Given that we have created our own burden of information overload through the database (what I’d describe as a gluttonization or perversion of the archive that is less Foucault and more Kittler), it is inevitable that we now have to fix the repercussions of what once seemed to be “useful” strategies and tools, much in the same way that we must address pollution and climate change. With digital access to an abundance of literature that cannot be read by one person in a lifetime, the coping method is to read in a way that is described as “surface”-level or “shallow.” NK Hayles has described the practices of “hyper reading” and “machine reading”; Moretti, “distant reading”; and the research team of HathiTrust, “non-consumptive reading,” to name a few. My approach to the changing environment and stakes of literary analysis and humanities scholarship is to trace shifts in narrational method and comprehension. How do emerging approaches to literary analysis impact how we make narrative meaning?

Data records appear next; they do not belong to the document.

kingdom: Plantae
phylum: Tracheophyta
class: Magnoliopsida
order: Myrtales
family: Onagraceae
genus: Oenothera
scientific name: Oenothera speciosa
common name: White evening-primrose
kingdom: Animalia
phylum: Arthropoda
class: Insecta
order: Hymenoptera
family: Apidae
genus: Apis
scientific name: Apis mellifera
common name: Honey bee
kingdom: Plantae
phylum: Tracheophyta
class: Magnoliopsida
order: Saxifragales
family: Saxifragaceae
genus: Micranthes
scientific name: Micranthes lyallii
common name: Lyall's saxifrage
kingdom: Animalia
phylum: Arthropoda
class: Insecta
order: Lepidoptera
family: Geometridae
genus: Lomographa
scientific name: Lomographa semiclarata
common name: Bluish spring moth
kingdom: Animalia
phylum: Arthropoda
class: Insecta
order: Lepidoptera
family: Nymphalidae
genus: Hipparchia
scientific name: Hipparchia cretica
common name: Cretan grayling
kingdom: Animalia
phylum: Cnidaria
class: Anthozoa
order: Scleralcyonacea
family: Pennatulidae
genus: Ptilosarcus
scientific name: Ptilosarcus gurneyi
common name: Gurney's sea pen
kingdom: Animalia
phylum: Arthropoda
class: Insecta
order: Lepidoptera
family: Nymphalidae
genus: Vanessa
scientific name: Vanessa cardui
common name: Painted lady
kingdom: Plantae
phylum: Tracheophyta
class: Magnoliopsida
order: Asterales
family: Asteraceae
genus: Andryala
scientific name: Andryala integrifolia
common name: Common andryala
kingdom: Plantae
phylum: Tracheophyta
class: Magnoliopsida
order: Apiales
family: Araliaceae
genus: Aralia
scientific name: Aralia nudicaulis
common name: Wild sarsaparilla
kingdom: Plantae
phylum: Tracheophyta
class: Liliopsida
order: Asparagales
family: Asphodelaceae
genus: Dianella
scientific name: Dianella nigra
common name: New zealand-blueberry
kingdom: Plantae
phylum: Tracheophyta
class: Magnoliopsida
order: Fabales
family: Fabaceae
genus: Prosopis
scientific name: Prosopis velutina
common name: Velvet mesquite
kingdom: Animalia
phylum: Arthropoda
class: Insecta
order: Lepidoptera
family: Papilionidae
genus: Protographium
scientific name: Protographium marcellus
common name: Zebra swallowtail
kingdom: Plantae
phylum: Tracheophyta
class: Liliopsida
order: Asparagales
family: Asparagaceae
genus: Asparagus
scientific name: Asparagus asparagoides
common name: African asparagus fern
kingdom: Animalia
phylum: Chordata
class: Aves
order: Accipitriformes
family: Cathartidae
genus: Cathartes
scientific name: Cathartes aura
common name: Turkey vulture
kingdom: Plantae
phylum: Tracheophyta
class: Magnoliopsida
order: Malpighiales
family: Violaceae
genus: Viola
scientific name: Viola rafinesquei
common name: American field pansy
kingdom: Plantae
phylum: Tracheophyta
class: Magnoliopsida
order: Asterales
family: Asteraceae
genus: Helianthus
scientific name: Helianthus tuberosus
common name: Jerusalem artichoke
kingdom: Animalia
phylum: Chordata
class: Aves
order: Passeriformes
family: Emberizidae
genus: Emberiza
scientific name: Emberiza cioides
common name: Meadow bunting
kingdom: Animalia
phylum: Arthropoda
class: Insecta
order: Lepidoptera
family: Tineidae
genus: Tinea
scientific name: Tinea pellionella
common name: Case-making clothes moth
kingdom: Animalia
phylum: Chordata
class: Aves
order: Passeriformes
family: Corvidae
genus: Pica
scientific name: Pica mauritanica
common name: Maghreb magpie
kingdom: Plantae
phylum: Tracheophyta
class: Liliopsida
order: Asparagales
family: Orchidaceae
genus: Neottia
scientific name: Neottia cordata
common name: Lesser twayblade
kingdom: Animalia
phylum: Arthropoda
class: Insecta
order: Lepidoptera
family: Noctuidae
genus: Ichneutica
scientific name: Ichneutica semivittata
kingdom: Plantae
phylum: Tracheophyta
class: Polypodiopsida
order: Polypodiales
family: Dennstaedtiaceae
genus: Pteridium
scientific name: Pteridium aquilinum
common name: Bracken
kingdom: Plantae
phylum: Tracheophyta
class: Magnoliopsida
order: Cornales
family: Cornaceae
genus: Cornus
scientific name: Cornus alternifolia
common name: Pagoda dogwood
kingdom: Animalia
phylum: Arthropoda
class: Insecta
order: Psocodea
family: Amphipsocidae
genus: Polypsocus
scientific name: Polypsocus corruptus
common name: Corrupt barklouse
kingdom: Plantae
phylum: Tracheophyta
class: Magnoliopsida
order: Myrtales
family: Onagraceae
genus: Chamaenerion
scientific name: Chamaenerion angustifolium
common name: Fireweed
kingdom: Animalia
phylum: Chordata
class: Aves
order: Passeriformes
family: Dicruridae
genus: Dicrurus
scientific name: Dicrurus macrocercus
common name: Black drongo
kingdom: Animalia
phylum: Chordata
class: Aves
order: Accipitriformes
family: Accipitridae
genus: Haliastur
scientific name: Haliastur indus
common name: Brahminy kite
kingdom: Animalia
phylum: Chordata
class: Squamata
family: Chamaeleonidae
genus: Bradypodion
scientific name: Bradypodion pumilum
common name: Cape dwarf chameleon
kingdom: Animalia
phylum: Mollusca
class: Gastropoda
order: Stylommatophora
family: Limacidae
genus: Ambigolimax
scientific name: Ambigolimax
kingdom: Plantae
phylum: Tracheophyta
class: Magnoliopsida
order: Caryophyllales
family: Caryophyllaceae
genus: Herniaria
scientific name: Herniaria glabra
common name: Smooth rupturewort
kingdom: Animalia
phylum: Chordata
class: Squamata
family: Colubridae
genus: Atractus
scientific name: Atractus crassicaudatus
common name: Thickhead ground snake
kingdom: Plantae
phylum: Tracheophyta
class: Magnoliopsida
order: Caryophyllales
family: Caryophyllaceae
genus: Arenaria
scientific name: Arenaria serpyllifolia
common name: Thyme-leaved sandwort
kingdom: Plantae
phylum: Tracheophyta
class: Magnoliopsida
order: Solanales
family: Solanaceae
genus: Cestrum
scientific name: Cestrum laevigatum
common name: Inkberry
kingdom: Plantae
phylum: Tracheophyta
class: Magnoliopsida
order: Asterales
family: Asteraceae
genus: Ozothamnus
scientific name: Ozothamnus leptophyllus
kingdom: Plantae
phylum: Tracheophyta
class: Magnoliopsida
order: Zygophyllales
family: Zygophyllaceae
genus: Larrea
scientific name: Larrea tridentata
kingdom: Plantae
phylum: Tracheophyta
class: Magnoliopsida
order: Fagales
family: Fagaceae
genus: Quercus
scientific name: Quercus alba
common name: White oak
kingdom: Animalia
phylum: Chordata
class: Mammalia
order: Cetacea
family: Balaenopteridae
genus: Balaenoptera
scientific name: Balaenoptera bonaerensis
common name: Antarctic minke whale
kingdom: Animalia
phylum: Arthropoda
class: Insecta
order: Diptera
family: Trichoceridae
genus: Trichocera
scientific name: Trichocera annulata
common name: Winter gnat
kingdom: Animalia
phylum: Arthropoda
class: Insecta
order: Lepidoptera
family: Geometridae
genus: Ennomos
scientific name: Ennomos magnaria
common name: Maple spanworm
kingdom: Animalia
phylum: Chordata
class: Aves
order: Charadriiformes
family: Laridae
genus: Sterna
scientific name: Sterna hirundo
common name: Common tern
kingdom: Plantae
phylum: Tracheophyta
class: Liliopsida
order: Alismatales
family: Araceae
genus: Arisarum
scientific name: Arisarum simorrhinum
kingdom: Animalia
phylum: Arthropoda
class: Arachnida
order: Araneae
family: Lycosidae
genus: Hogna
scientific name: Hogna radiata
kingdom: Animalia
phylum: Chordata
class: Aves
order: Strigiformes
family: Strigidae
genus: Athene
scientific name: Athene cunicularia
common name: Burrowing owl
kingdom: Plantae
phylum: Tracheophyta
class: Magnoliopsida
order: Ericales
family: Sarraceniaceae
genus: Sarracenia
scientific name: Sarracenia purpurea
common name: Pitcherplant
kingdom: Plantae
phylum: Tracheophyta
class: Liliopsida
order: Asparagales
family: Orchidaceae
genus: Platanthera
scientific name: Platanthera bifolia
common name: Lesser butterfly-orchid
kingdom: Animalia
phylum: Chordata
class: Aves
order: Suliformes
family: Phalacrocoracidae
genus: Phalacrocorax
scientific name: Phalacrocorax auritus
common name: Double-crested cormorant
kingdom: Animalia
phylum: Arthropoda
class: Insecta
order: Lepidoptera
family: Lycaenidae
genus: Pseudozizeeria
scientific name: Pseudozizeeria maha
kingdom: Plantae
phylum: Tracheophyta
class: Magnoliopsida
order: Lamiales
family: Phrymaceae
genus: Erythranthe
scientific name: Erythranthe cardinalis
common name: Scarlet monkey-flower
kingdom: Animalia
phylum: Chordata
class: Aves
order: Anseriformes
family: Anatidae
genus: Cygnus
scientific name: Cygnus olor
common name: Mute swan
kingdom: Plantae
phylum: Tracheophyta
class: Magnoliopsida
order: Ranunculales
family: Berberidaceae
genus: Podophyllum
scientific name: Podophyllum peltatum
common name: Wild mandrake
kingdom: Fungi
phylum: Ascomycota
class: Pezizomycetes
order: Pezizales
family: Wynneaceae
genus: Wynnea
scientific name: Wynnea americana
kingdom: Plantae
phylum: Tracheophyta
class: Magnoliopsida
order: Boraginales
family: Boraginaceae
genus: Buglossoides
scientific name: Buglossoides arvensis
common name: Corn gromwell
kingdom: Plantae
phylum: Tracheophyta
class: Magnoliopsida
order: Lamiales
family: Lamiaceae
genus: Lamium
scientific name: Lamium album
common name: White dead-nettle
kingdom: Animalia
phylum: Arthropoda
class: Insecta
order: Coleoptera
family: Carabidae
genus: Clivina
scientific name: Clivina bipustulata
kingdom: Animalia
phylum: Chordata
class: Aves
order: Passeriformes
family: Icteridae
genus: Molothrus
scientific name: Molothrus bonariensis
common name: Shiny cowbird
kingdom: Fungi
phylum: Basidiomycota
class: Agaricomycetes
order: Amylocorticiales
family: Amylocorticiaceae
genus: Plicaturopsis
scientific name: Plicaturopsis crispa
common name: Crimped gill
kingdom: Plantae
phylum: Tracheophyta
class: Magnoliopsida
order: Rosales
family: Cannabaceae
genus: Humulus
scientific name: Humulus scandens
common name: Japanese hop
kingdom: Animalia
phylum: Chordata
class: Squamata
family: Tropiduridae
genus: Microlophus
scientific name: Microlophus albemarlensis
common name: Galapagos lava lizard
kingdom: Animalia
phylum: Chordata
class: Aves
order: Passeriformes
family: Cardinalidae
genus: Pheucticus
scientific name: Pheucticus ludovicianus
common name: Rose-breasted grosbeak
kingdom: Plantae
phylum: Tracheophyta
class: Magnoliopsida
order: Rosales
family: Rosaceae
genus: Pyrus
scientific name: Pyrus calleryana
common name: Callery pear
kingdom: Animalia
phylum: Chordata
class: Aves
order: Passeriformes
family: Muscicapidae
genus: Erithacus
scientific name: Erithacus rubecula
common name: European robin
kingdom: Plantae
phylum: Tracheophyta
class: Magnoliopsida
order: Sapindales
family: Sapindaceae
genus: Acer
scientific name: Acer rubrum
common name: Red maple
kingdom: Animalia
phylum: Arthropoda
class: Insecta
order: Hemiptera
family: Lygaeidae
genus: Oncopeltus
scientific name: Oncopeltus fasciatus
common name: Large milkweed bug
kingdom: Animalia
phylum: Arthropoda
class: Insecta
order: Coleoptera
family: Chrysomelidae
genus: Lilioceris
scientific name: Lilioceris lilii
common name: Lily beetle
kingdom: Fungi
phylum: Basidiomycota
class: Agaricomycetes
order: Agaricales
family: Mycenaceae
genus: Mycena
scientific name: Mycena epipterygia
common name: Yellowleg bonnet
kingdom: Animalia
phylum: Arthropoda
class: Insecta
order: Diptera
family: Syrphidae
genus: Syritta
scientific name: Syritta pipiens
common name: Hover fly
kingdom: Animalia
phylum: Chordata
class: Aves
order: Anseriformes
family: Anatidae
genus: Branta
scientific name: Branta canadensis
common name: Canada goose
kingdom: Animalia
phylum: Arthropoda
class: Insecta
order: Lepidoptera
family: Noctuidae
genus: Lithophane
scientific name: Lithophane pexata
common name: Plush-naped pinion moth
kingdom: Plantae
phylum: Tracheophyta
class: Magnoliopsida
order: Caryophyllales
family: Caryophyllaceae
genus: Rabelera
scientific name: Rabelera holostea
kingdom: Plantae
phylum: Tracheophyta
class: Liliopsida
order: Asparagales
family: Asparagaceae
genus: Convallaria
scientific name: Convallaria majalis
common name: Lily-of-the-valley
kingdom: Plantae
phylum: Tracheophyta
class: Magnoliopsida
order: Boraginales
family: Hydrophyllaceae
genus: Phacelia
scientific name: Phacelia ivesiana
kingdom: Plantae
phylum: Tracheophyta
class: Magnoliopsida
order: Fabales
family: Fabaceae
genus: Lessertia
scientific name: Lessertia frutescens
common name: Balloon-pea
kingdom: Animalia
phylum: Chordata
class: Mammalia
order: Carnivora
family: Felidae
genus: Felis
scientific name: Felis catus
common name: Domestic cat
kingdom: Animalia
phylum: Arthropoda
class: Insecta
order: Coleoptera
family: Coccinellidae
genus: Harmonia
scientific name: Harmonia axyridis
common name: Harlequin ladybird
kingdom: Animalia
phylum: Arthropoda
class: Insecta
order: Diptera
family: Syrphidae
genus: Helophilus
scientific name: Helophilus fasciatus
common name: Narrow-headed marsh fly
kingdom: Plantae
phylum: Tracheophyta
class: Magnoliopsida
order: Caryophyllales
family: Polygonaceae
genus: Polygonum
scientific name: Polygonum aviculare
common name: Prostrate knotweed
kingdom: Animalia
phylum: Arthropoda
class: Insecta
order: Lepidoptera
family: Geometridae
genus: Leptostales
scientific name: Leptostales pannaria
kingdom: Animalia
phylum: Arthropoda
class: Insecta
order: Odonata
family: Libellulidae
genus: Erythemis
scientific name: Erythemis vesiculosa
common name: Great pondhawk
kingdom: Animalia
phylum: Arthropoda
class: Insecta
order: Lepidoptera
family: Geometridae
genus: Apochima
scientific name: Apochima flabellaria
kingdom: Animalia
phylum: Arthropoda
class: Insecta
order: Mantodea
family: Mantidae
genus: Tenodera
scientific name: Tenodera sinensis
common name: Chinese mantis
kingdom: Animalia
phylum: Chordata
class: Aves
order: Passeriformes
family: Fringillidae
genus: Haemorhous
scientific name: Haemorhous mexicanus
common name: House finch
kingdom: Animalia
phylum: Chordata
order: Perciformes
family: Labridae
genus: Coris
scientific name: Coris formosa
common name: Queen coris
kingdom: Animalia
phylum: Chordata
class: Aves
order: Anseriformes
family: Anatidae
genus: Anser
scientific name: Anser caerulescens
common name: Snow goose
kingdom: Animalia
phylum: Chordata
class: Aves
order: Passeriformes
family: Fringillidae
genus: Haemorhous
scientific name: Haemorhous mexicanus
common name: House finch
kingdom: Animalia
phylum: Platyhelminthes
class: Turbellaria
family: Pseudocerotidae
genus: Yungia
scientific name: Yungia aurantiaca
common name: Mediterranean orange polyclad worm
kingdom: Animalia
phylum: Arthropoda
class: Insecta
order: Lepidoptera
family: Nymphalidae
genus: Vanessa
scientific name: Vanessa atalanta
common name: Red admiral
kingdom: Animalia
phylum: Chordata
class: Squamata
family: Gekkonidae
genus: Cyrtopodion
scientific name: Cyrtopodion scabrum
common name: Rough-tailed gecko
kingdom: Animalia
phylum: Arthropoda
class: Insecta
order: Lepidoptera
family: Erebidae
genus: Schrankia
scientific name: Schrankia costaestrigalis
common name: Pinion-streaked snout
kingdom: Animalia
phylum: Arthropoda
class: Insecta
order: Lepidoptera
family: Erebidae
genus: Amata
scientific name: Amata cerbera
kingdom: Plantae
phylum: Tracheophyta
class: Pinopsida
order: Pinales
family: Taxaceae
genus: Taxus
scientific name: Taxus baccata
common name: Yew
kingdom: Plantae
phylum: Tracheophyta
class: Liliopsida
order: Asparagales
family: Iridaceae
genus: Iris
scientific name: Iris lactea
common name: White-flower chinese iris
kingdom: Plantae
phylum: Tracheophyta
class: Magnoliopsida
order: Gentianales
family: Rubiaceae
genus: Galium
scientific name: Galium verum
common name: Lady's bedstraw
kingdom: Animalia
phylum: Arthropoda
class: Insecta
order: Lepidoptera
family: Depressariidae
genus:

And since this research project is in its nascency, that’s all I’ll post for now. Look for more in the upcoming months, or come see my paper “On the Value of Narrative in a Reflexive Digital Humanities” at CSDH (Canadian Society for Digital Humanities) at the Congress of the Humanities & Social Sciences in two weeks.

“Electronic Literature as Comparative Literature”: Where Cultural and Media Convergences Meet

In May 2014, I gave a short talk (scroll down for audio) at the annual meeting of the Canadian Comparative Literature Association in which I discussed the conceptual and disciplinary parameters of the literary vis-à-vis emerging notions of comparative textual analysis. “The work of comparative literary study,” I argue, “inherently involves diffusion through limits–the surveying of how definitive borders between and among texts, languages, cultures, disciplines, and theories are breached. And though we all study a form of literature or textuality, the pervasion now includes that of media and modes” (Fan 2014).

Rather than point to the demise of Comparative Literature as a discipline, the breaching of boundaries has fostered new theories and methodologies for comparative analysis–including the study of comparative textual media, spearheaded by Katherine Hayles and Jessica Pressman, and explored in their 2013 collection, Comparative Textual Media: Transforming the Humanities in the Postprint Era.

As the state of Comparative Literature continues to be negotiated, Pressman (@jesspress on Twitter) shows how a comparative media framework contributes to our current and developing comprehensions of comparative textual analysis:

In this piece published by the American Comparative Literature Association, Pressman inquires into the place of electronic literature in/as comparative literature, identifying a form and style of contemporary literature that necessitates comparative reading and thinking.